ACTIVITÉS:
1. Répondez aux questions suivantes à partir de l'extrait sur la hausse des plaintes pour viol.
(a) Combien de plaintes pour viol ont été enregistrées en 2016 ?
(b) À quel parti appartiennent les trois députés qui ont posé la question parlementaire ?
(c) Quel est le délai de prescription actuellement en vigueur en France selon le rapport cité ?
2. Transcrivez fidèlement le passage de l'extrait sur la hausse des plaintes pour viol qui commence à « Le terme de » et se termine à « Justice. (photo Editpress) ».

EXTRAIT DU DOCUMENT:
Le terme de viol étant plus largement accepté au niveau judiciaire, cela explique peut-être l'augmentation des plaintes, explique le ministre de la Justice. (photo Editpress)

Les chiffres de la police pour l’année 2016 ont révélé une hausse significative des viols dans le pays. Le ministre de la Justice, Félix Braz, tente d’y trouver des explications.

Une augmentation de 56% des plaintes pour viol (de 68 en 2015 à 106 en 2016), il n’en fallait pas plus pour qu’Alexander Krieps, Gusty Graas et Edy Mertens, tous trois du DP, posent une question parlementaire au ministre de la Justice pour demander des explications quant à cette hausse soudaine. Les trois députés en profitent également pour remettre en cause le délai de prescription pour ces crimes. En France, les conclusions d’un récent rapport de Flavie Flament et de Jacques Calmettes ont permis de réitérer publiquement la question de la prescription pénale des viols commis sur mineurs. « Selon ce rapport, le délai actuellement en vigueur (20 ans à compter de la majorité de la victime) ne prendrait pas suffisamment en compte le fait que la victime mineure tarde souvent à dénoncer l’auteur de l’infraction, et que les victimes sont souvent muselées par la honte, la peur ou développent même une ‘amnésie traumatique’ », expliquent les députés.

EXTRAITS DE DONNÉES:
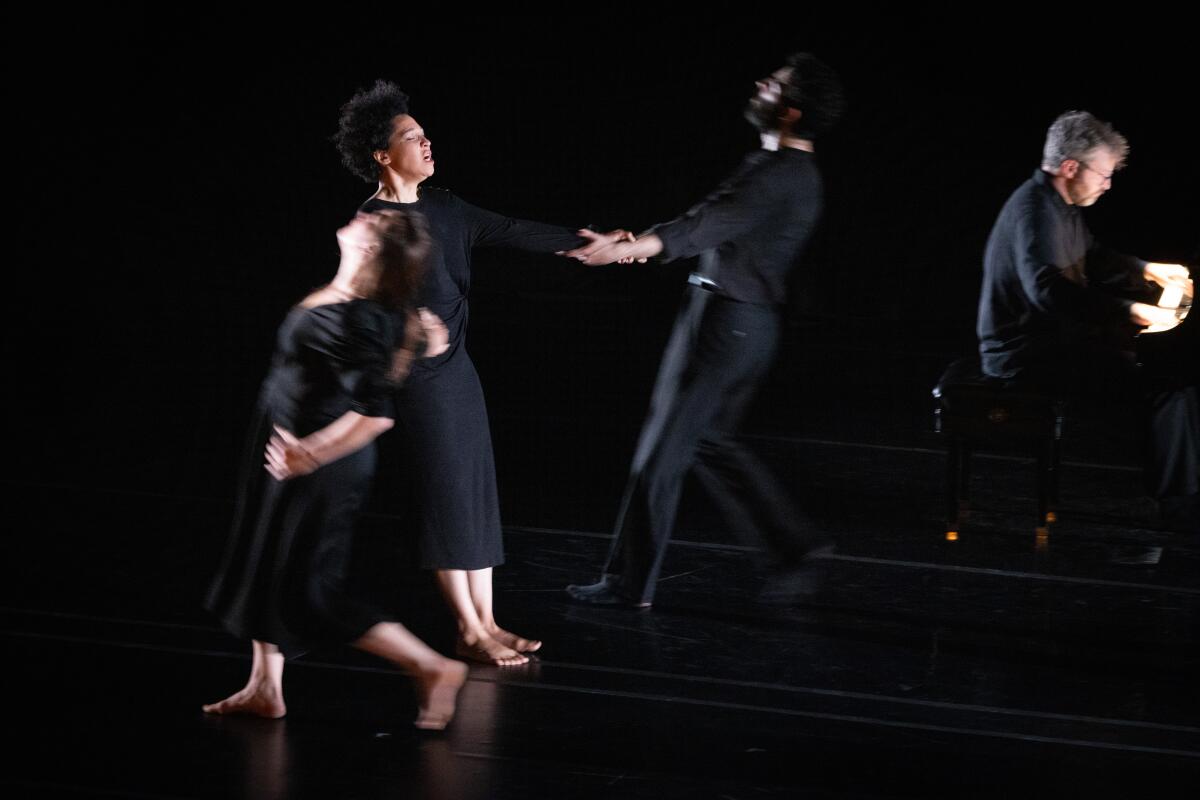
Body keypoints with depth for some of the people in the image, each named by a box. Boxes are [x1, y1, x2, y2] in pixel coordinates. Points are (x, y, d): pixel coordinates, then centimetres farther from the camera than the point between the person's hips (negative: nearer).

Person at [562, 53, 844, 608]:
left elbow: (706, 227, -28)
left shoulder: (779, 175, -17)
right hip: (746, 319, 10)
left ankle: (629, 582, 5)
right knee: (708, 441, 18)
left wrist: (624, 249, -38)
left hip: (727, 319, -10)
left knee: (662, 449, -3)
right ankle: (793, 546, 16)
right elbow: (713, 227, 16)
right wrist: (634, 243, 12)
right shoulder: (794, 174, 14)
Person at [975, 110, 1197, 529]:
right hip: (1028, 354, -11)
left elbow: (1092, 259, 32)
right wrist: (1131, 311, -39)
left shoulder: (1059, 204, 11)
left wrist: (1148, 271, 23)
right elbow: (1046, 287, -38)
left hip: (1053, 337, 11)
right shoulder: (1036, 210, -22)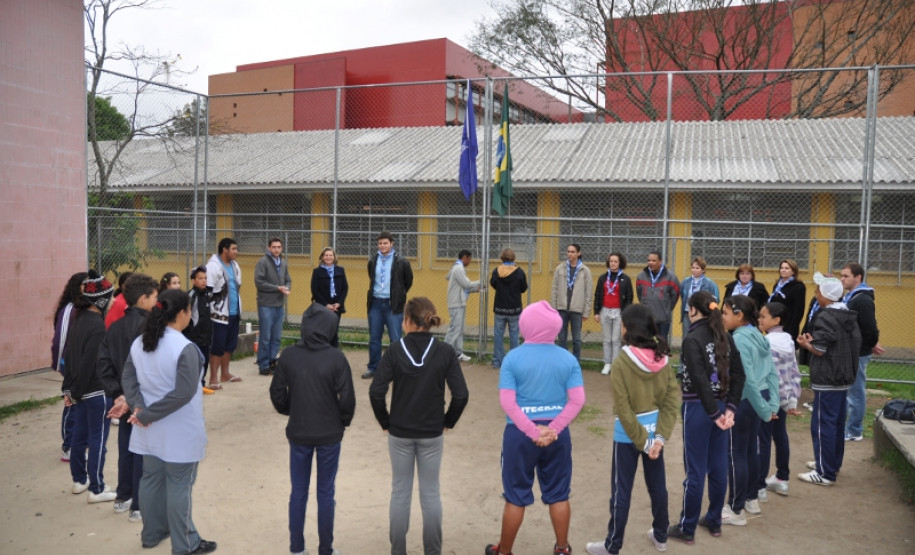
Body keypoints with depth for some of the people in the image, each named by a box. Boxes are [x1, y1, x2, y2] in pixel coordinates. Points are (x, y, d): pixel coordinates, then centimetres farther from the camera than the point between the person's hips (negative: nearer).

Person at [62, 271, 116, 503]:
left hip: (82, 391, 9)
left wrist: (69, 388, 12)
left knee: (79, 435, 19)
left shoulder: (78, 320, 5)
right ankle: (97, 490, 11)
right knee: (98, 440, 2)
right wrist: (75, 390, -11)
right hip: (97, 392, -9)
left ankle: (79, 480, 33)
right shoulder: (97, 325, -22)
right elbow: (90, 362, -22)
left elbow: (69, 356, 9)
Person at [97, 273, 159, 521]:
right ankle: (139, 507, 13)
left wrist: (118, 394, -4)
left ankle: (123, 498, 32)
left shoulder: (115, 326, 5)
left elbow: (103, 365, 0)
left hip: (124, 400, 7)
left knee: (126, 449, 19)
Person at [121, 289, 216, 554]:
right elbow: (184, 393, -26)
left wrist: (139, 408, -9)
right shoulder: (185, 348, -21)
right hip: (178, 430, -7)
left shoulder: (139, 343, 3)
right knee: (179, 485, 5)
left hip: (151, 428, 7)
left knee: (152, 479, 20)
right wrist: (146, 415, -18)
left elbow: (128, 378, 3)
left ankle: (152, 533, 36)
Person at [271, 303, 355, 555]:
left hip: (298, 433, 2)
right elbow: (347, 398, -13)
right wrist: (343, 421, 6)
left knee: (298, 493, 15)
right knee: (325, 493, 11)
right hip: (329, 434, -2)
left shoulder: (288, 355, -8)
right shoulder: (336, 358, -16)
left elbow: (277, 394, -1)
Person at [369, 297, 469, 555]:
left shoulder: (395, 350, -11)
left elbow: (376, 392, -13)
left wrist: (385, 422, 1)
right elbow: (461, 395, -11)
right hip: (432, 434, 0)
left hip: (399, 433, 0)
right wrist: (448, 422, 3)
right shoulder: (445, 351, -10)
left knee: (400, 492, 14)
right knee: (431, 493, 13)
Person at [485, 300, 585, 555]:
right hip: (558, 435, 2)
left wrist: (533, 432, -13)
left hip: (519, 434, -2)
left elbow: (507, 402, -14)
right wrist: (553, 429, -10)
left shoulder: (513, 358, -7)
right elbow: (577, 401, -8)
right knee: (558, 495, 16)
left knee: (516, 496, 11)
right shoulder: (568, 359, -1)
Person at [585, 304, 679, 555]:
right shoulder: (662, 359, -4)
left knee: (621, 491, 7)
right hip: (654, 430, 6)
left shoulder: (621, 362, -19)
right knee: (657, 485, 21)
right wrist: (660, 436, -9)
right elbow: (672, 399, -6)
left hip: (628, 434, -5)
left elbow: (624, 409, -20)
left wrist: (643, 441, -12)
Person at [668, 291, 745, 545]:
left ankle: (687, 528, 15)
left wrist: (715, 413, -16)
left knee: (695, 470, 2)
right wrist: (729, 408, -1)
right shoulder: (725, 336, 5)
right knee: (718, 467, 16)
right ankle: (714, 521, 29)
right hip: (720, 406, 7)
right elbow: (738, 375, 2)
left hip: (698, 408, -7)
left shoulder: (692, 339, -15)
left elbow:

CORRIGÉ:
1.
(a) 106 plaintes.
(b) Au DP.
(c) 20 ans à compter de la majorité de la victime.

2.
Le terme de viol étant plus largement accepté au niveau judiciaire, cela explique peut-être l'augmentation des plaintes, explique le ministre de la Justice. (photo Editpress)